Python爬虫某云音乐歌手及下载其免费音乐

2024-02-08 02:16:01
开发
48

import os
import re
import threading
import time

from lxml import etree

import requests
from bs4 import BeautifulSoup
from database import MyDataBase
from utils import make_user_agent

注意：database和utils是自己写的。没有注释，不懂就问

先运行CrawlWangYiYunSinger，不然数据库没有歌手的表！！！！！！！！！！！！！

大概几万个，很快下载完

utils.make_agent()返回的是{"Agent":"..."}

database数据库的包,复制即用：Python操作Mysql数据库-CSDN博客

声明：内容只用于学习交流，不可用于任何商业用途！

一、日志

方便查看爬取情况

class Logger:
    def __init__(self, path):
        self.path = path
        self.log_path = path + "/logs.txt"
        self.create()

    def create_parent(self):
        if not os.path.exists(self.path):
            os.makedirs(self.path)

    def create(self):
        self.create_parent()
        if not os.path.exists(self.log_path):
            with open(self.log_path, "w", encoding='utf-8') as f:
                pass

    def clear(self):
        with open(self.log_path, "w", encoding='utf-8') as f:
            pass

    def delete(self):
        os.remove(self.log_path)

    def info(self, content):
        with open(self.log_path, "a", encoding="utf-8") as f:
            t = time.strftime("[%Y-%m-%d %H:%M:%S]")
            s = f"{t}\t{content}"
            f.write(f"{s}\n")
            print(s)

二、爬取歌手到数据库

class CrawlWangYiYunSinger(threading.Thread):
    def __init__(self):
        super().__init__(target=self.run)
        self.cookie = '_iuqxldmzr_=32; _ntes_nnid=0e6e1606eb78758c48c3fc823c6c57dd,1527314455632; ' \
                      '_ntes_nuid=0e6e1606eb78758c48c3fc823c6c57dd; __utmc=94650624; __utmz=94650624.1527314456.1.1.' \
                      'utmcsr=(direct)|utmccn=(direct)|utmcmd=(none); WM_TID=blBrSVohtue8%2B6VgDkxOkJ2G0VyAgyOY;' \
                      ' JSESSIONID-WYYY=Du06y%5Csx0ddxxx8n6G6Dwk97Dhy2vuMzYDhQY8D%2BmW3vlbshKsMRxS%2BJYEnvCCh%5CKY' \
                      'x2hJ5xhmAy8W%5CT%2BKqwjWnTDaOzhlQj19AuJwMttOIh5T%5C05uByqO%2FWM%2F1ZS9sqjslE2AC8YD7h7Tt0Shufi' \
                      '2d077U9tlBepCx048eEImRkXDkr%3A1527321477141; __utma=94650624.1687343966.1527314456.1527314456' \
                      '.1527319890.2; __utmb=94650624.3.10.1527319890'
        self.agent = make_user_agent()['User-Agent']
        self.headers = {
            'Accept': 'text/html,application/xhtml+xml,application/xml;q=0.9,image/webp,image/apng,*/*;q=0.8',
            'Accept-Encoding': 'gzip, deflate',
            'Accept-Language': 'zh-CN,zh;q=0.9',
            'Connection': 'keep-alive',
            'Cookie': self.cookie,
            'Host': 'music.163.com',
            'Referer': 'http://music.163.com/',
            'Upgrade-Insecure-Requests': '1',
            'User-Agent': self.agent}

        self.DB = MyDataBase()
        self.artists_sheet = "artists"

    def create_artists_table(self):
        self.DB.connect()
        kwargs = {
            "id": "int primary key auto_increment",
            "artist_id": "varchar(128)",
            "artist": "varchar(128)",
        }
        self.DB.create_table(self.artists_sheet, kwargs)

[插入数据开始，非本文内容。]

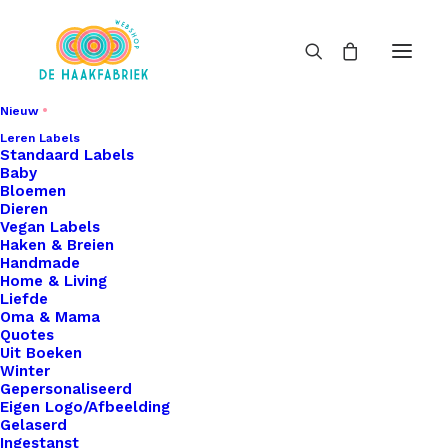
Nieuw
Leren Labels
Standaard Labels
Baby
Bloemen
Dieren
Vegan Labels
Haken & Breien
Handmade
Home & Living
Liefde
Oma & Mama
Quotes
Uit Boeken
Winter
Gepersonaliseerd
Eigen Logo/Afbeelding
Gelaserd
Ingestanst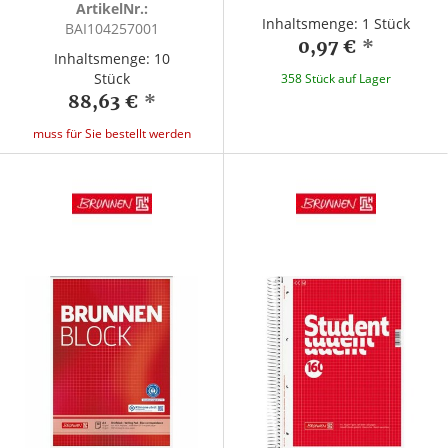
ArtikelNr.:
Inhaltsmenge: 1 Stück
BAI104257001
0,97 €
*
Inhaltsmenge: 10
Stück
358 Stück auf Lager
88,63 €
*
muss für Sie bestellt werden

    def get_artist(self, url):
        r = requests.get(url, headers=self.headers)
        soup = BeautifulSoup(r.text, 'html.parser')
        for artist in soup.find_all('a', attrs={'class': 'nm nm-icn f-thide s-fc0'}):
            artist_name = artist.string
            artist_id = artist['href'].replace('/artist?id=', '').strip()
            data = [artist_id, artist_name]
            self.DB.insert_data(self.artists_sheet, field=("artist_id", "artist"), data=data)

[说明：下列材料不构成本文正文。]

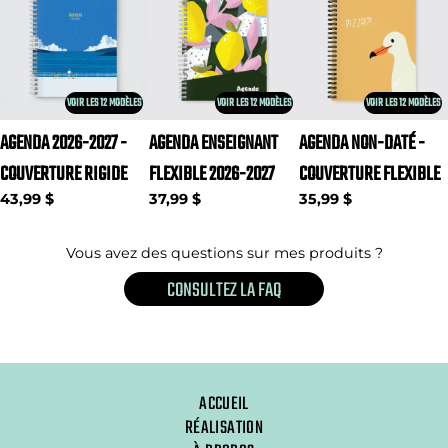
VOIR LES 12 MODÈLES
VOIR LES 12 MODÈLES
VOIR LES 12 MODÈLES
AGENDA 2026-2027 -
AGENDA ENSEIGNANT
AGENDA NON-DATÉ -
COUVERTURE RIGIDE
FLEXIBLE 2026-2027
COUVERTURE FLEXIBLE
43,99 $
37,99 $
35,99 $
Vous avez des questions sur mes produits ?
CONSULTEZ LA FAQ
ACCUEIL
RÉALISATION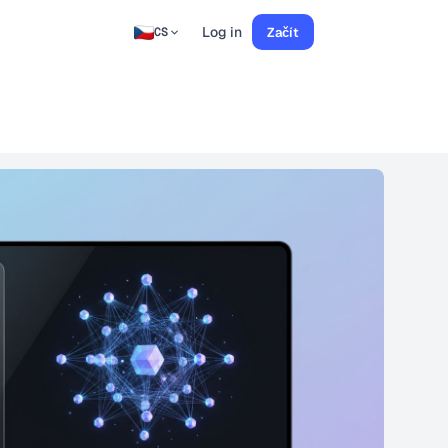
Log in
Začít
CS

    def get_artist_url(self):
        ids = [1001, 1002, 1003, 2001, 2002, 2003, 6001, 6002, 6003, 7001, 7002, 7003, 4001, 4002, 4003]  # id的值
        initials = [-1, 0, 65, 66, 67, 68, 69, 70,
                    71, 72, 73, 74, 75, 76, 77, 78, 79, 80,
                    81, 82, 83, 84, 85, 86, 87, 88, 89, 90]  # initial的值
        for _id in ids:
            for initial in initials:
                url = 'http://music.163.com/discover/artist/cat?id=' + str(_id) + '&initial=' + str(initial)
                try:
                    self.get_artist(url)
                except Exception as err:
                    print("获取错误：", err)

    def run(self):
        self.create_artists_table()
        try:
            self.get_artist_url()
        except Exception as err:
            print(err)

三、爬取单个歌手的音乐的子线程

class CrawlWangYiYunSingerMusic(threading.Thread):
    def __init__(self, artist_id, artist, database, num=None, save_path="F:/wyy/"):
        super().__init__(target=self.run)
        self.artist_id = artist_id
        self.artist = artist
        self.headers = {
            'Referer': 'http://music.163.com',
            'Host': 'music.163.com',
            'Accept': 'text/html,application/xhtml+xml,application/xml;q=0.9,image/webp,image/apng,*/*;q=0.8',
            'User-Agent': make_user_agent()["User-Agent"]
        }
        self.url = f'https://music.163.com/song?id='
        self.download_url = f'https://link.hhtjim.com/163/'
        self.artist_url = f'https://music.163.com/artist?id={self.artist_id}'

        self.save_path = save_path
        self.unknown_singer_songs_path = self.save_path + "/未知/"
        self.Logger = Logger(self.save_path)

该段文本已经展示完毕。